O acordo entre a União Europeia e o Mercosul é um êxito comercial e um fato geopolítico da maior importância. O Mercosul faz pela primeira vez um acordo de envergadura com um dos principais blocos econômicos e o mundo fica a saber que este existe e que está ativo. Para a parte europeia este acordo significa uma nova parceria econômica, numa geografia até agora desvalorizada pelos países mais desenvolvidos. Todavia, mais do que o interesse econômico para ambos os blocos, o acordo é um tremendo e inesperado sucesso político com repercussões globais.
Primeiro ponto, o acordo surge em contracorrente. Ao fim de vinte e cinco anos de negociação, e numa época de ascensão das políticas protecionistas, o acordo comercial é um fato político com o seu quê de extraordinário. Enquanto o mundo se fecha, a Europa a e a América Latina (uma boa parte dela) abrem-se ao comércio. Só por esta razão, o acordo alcançado merece celebração. Segundo ponto, enquanto o novo presidente norte-americano fala de tarifas e de restrições às importações, a Europa e a América do Sul falam de cooperação econômica. Enquanto a ideia de “Tornar a América Grande Outra Vez” parece ser a de impor uma espécie de tributo imperial (a que chamam tarifa), a Europa e os países do Mercosul falam em vantagens mútuas na colaboração econômica. Finalmente, terceiro ponto, enquanto as medidas restritivas ao comércio atingiram 12, 7 por cento das importações nos países mais desenvolvidos (números da OCDE), a Europa e o Mercosul resolvem baixar tarifas. Estes três pontos são suficientes para fundamentar o que quero dizer: o acordo é um êxito político, para a Europa, para o Mercosul e para o mundo.
Isto dito, gostaria de acrescentar que este acordo é mais importante para a Europa, que pretende recuperar um pouco do protagonismo que perdeu ultimamente nos assuntos mundiais. Por um lado, a vantagem econômica parece-me absolutamente evidente. Nos últimos vinte anos o mercado das empresas europeias no espaço Mercosul passou de 35% para 18% (números do antigo diretor da divisão de comércio da comissão europeia). Quase metade. Este acordo visa justamente por fim a esse declínio.

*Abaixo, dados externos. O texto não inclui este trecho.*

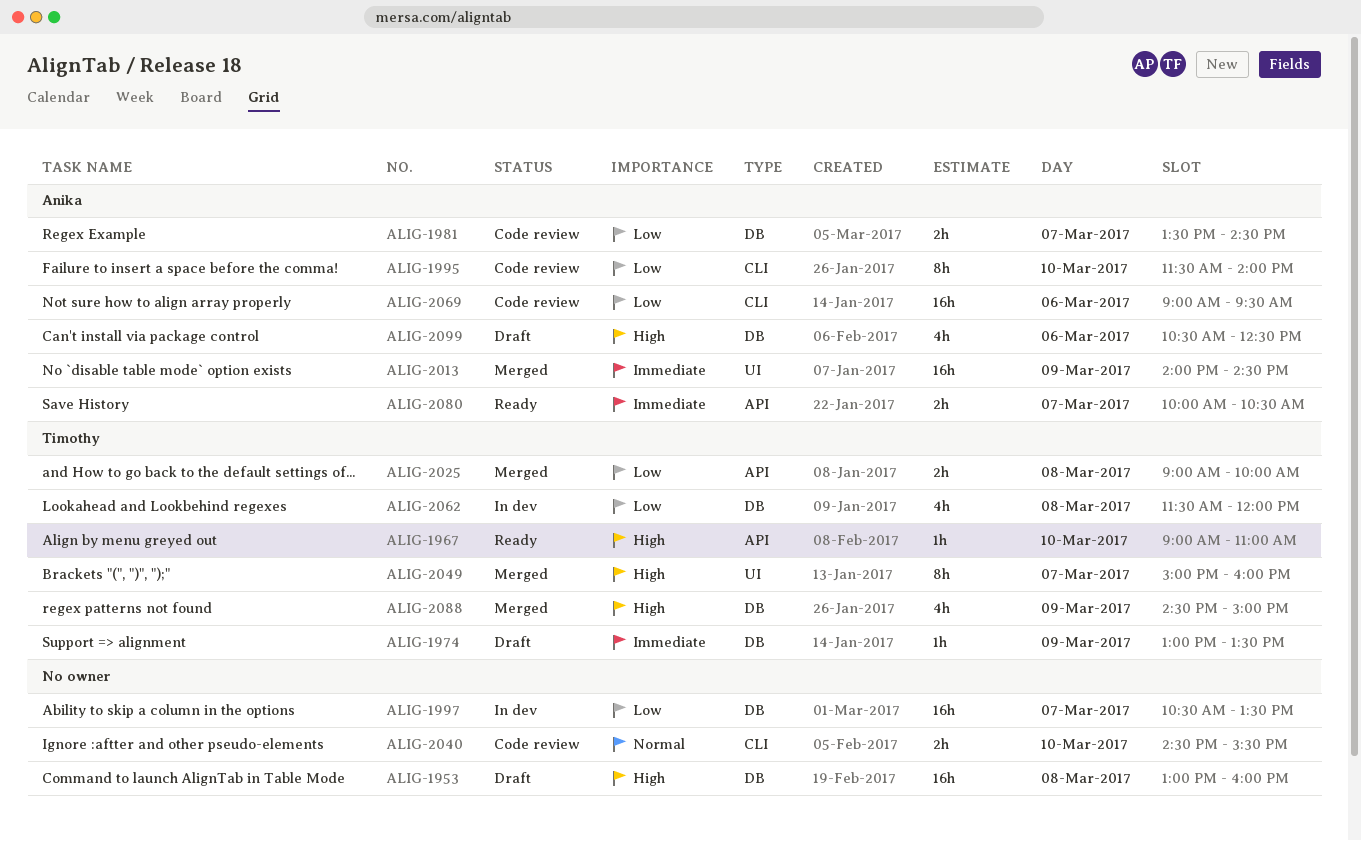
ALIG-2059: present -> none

Por outro lado, implícito a este acordo está também a disputa geopolítica. Nas palavras de um analista do Conselho Europeu “todo o atraso suplementar no acordo reaproximará a América Latina da órbita da China — no melhor cenário.” Isso mesmo. O acordo entre os dois blocos comerciais tem uma forte dimensão estratégica.
A aprovação pela Comissão Europeia não é o fim do caminho. Falta ainda a aprovação do Conselho (que tem de ter maioria qualificada de mais de 15 países e de 65% da população) e a aprovação do Parlamento Europeu. Mas, neste momento, qualquer falhanço na aprovação subsequente do acordo seria um desastre político de consequências muito negativas para a Europa. Conheço a oposição francesa e as resistências de outros países. Mas os argumentos não me convencem. No meu ponto de vista, a aceitação ou rejeição deste acordo terá um profundo significado político para o projeto europeu — recusá-lo significa aceitar o declínio; aceitá-lo significa lutar contra ele. O acordo mostra ao mundo que o Mercosul existe; para a Europa o acordo mostra que esta quer continuar a existir no mundo.